Use git-up to first fetch and then rebase your branches to their remote correspondents.

Rebase to main before merge

Rebase (do not pull) your branch to main regularly and always before marking merge-request as not WIP, at this time also look at your commit log and clean it up. See this post for more info.

Do not squash-merge

Squash merges makes it difficult to work in multiple branches concurrently since it always does a history rewrite leading to conflicts that have to be manually resolved.

Default branch name

Used to be master is now main for new repos. Reasons are purely socio-political. Editors (rambos) note: I think it should have been trunk from the very beginning but I guess git wanted to be different from svn.

We are not going to change the default branch name for old repos but will use main going forward, just be aware of this.

If your client used "master" as default branch for git init you can change it after the first commit (before pushing to remote repo that expects "main") with git branch -m main.

Do not git add . use git commit -a

The exception being the very first repo init.

In general be very careful when you git add entire directories, make sure that each time you do they only contain files you really want in the repo. If unwanted files end up merged into the main branch (or some other shared branch) history they're in there forever unless very drastic measures are taken.

The correct shorthand for "I want to commit all my changes" is git commit -a. Add any new files individually with git add (or let your IDE do it when you create the file via IDE).

See also the note about large binary files below.

Learn the CLI

It's common across IDEs and other environment specific variables.

It also does exactly what you tell it to, your IDE might do it's own magical things.

And if your pre-commit hooks (see below) fail you probably get more useful error messages from the CLI.

There is nothing wrong with using a GUI git thing if you prefer as long as your understand how do everything you do there also via the CLI.

Make PR/MR early

PR=Pull Request, MR=Merge Request, they are the same thing but MR is the term used by Gitlab, many other places use PR.

Make it early so you can get early feedback from the build and test automation of our CI pipelines.

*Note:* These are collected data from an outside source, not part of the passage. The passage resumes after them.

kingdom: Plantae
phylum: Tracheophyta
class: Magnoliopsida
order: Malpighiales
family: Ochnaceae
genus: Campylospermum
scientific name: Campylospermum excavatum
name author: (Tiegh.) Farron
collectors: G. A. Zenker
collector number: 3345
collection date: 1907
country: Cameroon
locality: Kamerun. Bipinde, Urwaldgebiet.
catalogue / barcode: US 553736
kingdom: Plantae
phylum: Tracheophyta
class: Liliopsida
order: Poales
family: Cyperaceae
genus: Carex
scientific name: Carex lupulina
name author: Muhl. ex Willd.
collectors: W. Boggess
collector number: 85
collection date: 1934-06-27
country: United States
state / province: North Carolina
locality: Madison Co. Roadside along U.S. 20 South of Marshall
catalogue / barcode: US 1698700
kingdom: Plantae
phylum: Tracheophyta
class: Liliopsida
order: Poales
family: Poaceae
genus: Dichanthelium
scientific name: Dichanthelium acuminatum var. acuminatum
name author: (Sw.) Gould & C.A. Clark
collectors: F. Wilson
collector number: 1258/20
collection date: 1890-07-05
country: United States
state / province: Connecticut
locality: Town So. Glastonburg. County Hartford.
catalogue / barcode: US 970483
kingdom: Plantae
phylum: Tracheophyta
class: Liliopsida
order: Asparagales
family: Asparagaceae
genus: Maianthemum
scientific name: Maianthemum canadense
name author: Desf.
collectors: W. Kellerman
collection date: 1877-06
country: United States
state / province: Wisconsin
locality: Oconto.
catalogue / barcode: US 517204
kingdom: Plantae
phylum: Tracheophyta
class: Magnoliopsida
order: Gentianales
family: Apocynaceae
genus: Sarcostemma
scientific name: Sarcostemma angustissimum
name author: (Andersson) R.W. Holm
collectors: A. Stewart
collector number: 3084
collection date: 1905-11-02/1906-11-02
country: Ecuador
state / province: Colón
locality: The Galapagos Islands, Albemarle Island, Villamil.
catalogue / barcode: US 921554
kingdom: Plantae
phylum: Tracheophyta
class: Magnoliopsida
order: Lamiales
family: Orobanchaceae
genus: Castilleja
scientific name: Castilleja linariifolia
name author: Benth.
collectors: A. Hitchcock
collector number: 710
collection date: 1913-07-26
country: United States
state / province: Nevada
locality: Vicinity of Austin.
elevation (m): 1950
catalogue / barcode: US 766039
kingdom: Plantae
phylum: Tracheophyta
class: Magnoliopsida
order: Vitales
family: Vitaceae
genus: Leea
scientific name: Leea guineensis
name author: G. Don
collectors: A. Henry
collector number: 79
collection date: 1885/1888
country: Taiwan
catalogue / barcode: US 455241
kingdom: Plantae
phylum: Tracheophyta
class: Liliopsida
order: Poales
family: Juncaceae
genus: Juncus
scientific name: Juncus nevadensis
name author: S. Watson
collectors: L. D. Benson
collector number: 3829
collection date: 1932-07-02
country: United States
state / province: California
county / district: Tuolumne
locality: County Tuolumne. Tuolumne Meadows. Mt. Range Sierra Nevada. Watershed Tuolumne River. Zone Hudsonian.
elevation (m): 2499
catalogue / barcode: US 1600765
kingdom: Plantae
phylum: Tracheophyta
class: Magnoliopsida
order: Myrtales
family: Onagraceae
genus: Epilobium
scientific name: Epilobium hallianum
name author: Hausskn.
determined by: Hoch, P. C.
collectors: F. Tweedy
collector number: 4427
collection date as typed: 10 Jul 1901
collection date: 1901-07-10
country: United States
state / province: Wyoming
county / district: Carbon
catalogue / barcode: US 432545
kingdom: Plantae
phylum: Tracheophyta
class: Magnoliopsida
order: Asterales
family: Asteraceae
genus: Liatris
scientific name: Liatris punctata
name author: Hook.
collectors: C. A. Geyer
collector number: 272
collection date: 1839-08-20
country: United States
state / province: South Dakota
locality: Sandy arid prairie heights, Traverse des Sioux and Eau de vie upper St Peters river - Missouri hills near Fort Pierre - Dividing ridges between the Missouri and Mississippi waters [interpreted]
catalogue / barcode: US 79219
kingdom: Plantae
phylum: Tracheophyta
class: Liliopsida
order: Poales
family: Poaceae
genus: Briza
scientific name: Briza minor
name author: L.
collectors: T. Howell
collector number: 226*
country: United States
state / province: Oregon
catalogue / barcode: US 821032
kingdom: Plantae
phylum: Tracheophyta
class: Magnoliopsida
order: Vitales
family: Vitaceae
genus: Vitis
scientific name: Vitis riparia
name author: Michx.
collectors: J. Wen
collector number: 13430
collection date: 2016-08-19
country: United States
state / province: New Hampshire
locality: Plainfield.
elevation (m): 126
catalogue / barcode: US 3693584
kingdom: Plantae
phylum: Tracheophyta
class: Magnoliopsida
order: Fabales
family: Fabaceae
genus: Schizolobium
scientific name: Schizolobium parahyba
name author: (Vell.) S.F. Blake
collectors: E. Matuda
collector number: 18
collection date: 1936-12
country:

Prefix the title with "WIP:" to mark this request as being still work in progress so it won't be accidentally merged before it's done.

When you're actually done remove the WIP status and ask someone to review the merge request.

Remember that small logical collections of features/fixes make for better MRs than huge dumps of anything and everything.

This will make it easier to maintain high quality in your commits.

The various cookiecutter templates init the config for you but you must remember to run pre-commit install in your local checkout. To make you less likely to forget set up automatic enable on clone.

For a minimal good configuration you can look at this repos .pre-commit-config.yaml

Use .gitignore

Especially make sure no real production config files are committed to the code repositories (CI/CD deployment repos are a different story).

Use CI

To make sure you run the test suite before merging to main.

Use semver

Semantic Versioning, every merge to main must have unique version.

Tag versions when merging to main

Ideally have CI do this for you, but do it manually if you have to.

Tag format is: 1.2.3

Large binary files

Git does not play nice with these, which is why you should always have the check-added-large-files pre-commit hook enabled. Use git-lfs if you really need to track binaries with the code. Otherwise consider keeping them in some cloud storage and document how to download them.

Use SSH for private repos

It's just better, especially with MFA (which might not work at all with password based authentication to private repositories).

On Windows you probably need to enable the OpenSSH Authentication Agent service since it's disabled by default, search for "services" in the box next to start menu and open the application called "services", find the "OpenSSH Authentication Agent" -service and doubleclick to edit it, set "Startup type" to "Automatic" and click ok.